╔══

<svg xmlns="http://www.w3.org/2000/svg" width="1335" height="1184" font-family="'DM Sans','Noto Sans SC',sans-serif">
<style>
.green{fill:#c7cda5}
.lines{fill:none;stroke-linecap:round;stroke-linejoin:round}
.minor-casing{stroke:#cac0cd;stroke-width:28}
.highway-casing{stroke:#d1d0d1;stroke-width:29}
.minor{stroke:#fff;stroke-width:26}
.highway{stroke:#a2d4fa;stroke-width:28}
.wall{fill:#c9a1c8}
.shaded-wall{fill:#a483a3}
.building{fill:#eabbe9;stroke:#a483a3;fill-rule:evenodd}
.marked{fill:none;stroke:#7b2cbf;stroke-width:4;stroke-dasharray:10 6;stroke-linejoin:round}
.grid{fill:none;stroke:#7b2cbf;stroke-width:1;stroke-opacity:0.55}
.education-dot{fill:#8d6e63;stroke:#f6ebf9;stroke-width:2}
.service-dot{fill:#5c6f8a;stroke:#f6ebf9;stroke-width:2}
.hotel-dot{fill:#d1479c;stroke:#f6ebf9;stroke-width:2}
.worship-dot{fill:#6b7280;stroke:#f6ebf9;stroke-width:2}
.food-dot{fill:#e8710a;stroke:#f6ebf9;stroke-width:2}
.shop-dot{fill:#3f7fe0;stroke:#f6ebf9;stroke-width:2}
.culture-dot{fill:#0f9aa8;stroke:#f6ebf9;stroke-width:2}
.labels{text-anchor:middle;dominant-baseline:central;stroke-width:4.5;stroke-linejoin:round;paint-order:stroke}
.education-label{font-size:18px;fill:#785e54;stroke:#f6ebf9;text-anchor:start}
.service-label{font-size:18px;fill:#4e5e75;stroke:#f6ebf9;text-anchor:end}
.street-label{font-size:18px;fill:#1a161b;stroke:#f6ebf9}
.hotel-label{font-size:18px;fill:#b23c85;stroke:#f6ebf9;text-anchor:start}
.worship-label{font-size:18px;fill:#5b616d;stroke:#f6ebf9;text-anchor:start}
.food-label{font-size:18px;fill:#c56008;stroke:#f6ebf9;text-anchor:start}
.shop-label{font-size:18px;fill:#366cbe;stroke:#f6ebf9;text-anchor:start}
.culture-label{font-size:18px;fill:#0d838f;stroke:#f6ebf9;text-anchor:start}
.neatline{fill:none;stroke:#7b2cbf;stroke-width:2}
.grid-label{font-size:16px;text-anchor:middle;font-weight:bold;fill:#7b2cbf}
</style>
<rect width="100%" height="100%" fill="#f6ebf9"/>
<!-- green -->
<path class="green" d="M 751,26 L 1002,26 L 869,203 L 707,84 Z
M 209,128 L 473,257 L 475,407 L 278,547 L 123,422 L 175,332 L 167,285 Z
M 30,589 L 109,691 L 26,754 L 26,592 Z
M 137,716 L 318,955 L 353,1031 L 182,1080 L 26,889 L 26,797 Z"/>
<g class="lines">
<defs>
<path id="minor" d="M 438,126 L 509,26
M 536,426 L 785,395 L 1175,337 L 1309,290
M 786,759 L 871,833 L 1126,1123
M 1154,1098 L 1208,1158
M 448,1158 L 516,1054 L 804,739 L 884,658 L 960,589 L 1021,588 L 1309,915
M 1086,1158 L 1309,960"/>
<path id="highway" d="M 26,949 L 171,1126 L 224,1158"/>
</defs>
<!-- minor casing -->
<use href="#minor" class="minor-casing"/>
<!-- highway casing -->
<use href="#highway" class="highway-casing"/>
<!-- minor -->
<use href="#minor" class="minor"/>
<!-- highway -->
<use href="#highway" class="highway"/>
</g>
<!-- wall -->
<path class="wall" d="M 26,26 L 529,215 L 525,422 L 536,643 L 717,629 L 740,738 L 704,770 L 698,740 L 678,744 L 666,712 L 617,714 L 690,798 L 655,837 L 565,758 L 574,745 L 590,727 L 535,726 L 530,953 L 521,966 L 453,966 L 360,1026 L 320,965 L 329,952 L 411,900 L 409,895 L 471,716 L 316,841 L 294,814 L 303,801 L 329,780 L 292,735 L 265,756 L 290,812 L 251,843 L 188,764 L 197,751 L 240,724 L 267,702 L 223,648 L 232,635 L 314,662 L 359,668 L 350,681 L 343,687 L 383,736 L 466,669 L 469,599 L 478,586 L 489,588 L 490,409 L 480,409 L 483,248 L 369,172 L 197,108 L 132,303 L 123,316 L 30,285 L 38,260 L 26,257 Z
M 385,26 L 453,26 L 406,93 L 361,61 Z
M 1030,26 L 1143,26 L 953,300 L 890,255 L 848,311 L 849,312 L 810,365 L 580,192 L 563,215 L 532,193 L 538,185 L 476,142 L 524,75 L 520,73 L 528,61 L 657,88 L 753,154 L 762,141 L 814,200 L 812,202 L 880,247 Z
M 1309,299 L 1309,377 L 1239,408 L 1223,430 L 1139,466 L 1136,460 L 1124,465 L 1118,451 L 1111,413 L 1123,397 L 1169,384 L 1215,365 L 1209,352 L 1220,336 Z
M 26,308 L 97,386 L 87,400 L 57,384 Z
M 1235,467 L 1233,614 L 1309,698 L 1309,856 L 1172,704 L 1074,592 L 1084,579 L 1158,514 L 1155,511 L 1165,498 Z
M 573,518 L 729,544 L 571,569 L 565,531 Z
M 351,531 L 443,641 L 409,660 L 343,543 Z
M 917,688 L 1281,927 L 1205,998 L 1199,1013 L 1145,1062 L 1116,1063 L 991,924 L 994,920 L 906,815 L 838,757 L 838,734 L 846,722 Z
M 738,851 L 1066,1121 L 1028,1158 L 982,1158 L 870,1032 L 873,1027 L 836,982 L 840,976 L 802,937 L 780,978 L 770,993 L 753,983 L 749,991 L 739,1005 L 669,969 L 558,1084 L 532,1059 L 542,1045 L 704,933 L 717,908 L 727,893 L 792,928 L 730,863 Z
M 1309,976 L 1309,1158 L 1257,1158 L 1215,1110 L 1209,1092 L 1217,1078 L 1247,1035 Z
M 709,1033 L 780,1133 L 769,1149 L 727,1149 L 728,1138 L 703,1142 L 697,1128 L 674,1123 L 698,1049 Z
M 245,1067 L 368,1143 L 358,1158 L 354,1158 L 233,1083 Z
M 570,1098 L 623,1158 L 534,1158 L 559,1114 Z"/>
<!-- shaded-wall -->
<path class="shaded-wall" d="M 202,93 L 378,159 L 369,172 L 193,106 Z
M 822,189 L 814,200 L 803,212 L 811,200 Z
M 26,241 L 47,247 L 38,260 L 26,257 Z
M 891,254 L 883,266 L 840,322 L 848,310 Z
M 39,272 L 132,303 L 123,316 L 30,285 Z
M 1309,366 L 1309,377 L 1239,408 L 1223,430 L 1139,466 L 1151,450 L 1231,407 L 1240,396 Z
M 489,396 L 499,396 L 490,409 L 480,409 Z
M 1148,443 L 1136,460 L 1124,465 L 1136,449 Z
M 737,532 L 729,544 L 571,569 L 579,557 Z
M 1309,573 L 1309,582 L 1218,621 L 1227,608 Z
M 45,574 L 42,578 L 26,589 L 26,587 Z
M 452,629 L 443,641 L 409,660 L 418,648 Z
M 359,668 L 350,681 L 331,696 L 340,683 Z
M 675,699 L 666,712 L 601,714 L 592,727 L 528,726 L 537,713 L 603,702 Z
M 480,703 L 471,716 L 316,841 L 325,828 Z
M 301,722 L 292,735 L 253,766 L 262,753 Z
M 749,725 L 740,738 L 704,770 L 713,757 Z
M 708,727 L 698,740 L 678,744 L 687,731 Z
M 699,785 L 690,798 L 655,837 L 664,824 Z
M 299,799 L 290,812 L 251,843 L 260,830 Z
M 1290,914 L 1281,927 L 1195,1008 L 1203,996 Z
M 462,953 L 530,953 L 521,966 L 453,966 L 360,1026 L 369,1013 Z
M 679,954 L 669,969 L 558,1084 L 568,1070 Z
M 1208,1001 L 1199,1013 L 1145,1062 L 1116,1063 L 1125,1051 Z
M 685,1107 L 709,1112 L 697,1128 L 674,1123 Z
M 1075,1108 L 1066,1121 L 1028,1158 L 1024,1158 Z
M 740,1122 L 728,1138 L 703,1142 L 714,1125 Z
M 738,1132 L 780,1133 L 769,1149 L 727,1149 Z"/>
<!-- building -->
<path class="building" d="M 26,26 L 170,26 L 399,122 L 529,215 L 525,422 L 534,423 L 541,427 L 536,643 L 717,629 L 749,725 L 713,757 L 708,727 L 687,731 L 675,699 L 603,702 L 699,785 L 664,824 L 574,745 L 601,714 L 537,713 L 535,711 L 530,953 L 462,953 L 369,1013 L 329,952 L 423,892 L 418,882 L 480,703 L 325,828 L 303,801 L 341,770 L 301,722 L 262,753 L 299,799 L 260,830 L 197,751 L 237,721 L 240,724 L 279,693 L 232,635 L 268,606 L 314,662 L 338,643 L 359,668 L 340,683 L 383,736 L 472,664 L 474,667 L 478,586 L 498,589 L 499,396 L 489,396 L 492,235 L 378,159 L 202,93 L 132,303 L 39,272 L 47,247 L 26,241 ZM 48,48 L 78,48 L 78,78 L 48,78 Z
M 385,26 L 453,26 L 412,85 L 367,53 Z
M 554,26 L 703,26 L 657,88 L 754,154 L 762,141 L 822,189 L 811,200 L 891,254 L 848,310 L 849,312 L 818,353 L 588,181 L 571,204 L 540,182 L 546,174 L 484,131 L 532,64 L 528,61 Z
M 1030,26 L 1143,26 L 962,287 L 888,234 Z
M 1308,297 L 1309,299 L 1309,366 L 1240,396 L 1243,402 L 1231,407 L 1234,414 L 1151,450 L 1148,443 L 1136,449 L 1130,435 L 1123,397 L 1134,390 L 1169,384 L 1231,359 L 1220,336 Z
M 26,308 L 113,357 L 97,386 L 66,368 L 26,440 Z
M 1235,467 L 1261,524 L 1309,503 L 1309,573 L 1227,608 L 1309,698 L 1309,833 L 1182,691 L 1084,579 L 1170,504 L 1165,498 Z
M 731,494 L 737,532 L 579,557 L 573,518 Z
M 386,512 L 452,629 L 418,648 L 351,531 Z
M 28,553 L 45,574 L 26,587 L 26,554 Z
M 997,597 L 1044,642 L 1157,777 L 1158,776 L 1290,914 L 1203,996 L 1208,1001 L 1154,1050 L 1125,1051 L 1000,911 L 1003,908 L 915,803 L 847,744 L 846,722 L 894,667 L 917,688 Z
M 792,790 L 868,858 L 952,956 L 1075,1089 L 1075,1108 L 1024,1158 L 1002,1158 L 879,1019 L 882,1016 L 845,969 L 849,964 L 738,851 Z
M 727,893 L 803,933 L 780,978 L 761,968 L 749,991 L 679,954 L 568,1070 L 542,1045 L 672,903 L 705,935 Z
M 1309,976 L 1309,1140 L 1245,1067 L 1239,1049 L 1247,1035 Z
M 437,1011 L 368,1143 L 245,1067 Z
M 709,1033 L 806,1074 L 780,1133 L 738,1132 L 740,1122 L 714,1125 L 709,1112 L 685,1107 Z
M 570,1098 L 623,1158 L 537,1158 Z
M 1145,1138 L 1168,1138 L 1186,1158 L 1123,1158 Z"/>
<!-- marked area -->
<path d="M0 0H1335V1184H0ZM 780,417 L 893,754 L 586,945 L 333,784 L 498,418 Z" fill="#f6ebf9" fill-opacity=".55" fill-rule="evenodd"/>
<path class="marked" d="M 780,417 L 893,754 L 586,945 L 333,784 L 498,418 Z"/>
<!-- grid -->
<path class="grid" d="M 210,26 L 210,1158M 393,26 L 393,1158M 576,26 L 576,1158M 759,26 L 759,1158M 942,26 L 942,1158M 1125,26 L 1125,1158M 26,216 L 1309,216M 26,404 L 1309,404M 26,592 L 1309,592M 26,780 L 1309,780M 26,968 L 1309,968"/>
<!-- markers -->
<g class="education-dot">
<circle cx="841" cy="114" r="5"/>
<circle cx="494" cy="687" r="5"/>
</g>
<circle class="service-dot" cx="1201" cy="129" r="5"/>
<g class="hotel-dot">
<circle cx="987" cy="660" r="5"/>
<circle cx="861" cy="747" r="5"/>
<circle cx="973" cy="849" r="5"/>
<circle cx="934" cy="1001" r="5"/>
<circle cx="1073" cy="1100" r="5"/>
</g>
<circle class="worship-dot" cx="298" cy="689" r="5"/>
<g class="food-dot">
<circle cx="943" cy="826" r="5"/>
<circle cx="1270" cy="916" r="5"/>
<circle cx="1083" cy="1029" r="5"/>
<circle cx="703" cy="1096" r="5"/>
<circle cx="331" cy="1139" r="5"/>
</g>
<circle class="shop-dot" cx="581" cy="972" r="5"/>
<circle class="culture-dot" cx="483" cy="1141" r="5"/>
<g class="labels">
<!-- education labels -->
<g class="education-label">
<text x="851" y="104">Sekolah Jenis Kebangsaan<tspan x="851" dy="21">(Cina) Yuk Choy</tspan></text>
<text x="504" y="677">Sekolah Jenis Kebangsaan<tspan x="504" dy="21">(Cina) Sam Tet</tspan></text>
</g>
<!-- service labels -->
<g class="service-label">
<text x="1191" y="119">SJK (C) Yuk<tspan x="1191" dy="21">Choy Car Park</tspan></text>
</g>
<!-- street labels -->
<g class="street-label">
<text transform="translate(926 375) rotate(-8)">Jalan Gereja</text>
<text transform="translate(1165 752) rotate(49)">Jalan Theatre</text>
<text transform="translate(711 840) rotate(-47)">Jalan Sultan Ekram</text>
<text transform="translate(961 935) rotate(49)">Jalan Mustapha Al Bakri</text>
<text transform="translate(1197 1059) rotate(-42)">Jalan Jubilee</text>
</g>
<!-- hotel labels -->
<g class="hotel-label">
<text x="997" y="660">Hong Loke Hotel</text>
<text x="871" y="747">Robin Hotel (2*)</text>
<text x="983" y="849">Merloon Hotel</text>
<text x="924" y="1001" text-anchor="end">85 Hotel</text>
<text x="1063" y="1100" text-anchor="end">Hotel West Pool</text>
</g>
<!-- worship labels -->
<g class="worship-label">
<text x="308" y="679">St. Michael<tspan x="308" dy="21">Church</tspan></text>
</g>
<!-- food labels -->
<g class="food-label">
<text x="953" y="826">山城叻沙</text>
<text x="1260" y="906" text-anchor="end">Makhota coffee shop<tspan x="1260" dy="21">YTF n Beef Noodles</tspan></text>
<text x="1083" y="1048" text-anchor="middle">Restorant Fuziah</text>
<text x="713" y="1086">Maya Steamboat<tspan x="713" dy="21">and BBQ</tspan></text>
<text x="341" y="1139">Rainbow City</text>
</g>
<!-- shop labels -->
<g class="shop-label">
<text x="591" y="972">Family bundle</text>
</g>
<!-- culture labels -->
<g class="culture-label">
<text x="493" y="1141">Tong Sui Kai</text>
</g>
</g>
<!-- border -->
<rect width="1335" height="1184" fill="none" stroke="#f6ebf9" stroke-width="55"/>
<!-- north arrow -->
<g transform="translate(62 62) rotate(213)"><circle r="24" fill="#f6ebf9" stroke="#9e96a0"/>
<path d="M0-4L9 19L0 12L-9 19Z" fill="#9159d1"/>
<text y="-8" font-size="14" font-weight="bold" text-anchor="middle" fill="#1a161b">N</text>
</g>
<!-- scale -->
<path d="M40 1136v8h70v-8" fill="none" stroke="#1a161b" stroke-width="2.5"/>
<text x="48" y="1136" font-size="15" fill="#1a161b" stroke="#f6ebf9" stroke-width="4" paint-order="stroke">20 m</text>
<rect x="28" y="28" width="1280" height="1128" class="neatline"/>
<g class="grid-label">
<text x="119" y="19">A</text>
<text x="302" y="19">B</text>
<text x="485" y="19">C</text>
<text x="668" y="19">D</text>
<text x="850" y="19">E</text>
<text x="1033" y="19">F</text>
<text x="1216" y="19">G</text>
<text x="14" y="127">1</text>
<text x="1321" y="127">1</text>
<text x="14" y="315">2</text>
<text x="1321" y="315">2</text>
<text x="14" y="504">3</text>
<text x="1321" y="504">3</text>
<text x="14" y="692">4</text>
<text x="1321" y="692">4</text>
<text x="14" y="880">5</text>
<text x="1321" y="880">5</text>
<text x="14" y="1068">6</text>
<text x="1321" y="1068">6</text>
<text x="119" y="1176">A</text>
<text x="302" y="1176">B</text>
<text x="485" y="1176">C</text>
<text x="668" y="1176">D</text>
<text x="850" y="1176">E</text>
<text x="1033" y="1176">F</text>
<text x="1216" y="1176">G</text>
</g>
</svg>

╚══

- [Exercise objective] In the entries above, find the line with "<!-- highway -->" and the line with "M 738,851 L", then restate word for word both of them and every line between, with nothing more.

- [Exercise output]
<!-- highway -->
<use href="#highway" class="highway"/>
</g>
<!-- wall -->
<path class="wall" d="M 26,26 L 529,215 L 525,422 L 536,643 L 717,629 L 740,738 L 704,770 L 698,740 L 678,744 L 666,712 L 617,714 L 690,798 L 655,837 L 565,758 L 574,745 L 590,727 L 535,726 L 530,953 L 521,966 L 453,966 L 360,1026 L 320,965 L 329,952 L 411,900 L 409,895 L 471,716 L 316,841 L 294,814 L 303,801 L 329,780 L 292,735 L 265,756 L 290,812 L 251,843 L 188,764 L 197,751 L 240,724 L 267,702 L 223,648 L 232,635 L 314,662 L 359,668 L 350,681 L 343,687 L 383,736 L 466,669 L 469,599 L 478,586 L 489,588 L 490,409 L 480,409 L 483,248 L 369,172 L 197,108 L 132,303 L 123,316 L 30,285 L 38,260 L 26,257 Z
M 385,26 L 453,26 L 406,93 L 361,61 Z
M 1030,26 L 1143,26 L 953,300 L 890,255 L 848,311 L 849,312 L 810,365 L 580,192 L 563,215 L 532,193 L 538,185 L 476,142 L 524,75 L 520,73 L 528,61 L 657,88 L 753,154 L 762,141 L 814,200 L 812,202 L 880,247 Z
M 1309,299 L 1309,377 L 1239,408 L 1223,430 L 1139,466 L 1136,460 L 1124,465 L 1118,451 L 1111,413 L 1123,397 L 1169,384 L 1215,365 L 1209,352 L 1220,336 Z
M 26,308 L 97,386 L 87,400 L 57,384 Z
M 1235,467 L 1233,614 L 1309,698 L 1309,856 L 1172,704 L 1074,592 L 1084,579 L 1158,514 L 1155,511 L 1165,498 Z
M 573,518 L 729,544 L 571,569 L 565,531 Z
M 351,531 L 443,641 L 409,660 L 343,543 Z
M 917,688 L 1281,927 L 1205,998 L 1199,1013 L 1145,1062 L 1116,1063 L 991,924 L 994,920 L 906,815 L 838,757 L 838,734 L 846,722 Z
M 738,851 L 1066,1121 L 1028,1158 L 982,1158 L 870,1032 L 873,1027 L 836,982 L 840,976 L 802,937 L 780,978 L 770,993 L 753,983 L 749,991 L 739,1005 L 669,969 L 558,1084 L 532,1059 L 542,1045 L 704,933 L 717,908 L 727,893 L 792,928 L 730,863 Z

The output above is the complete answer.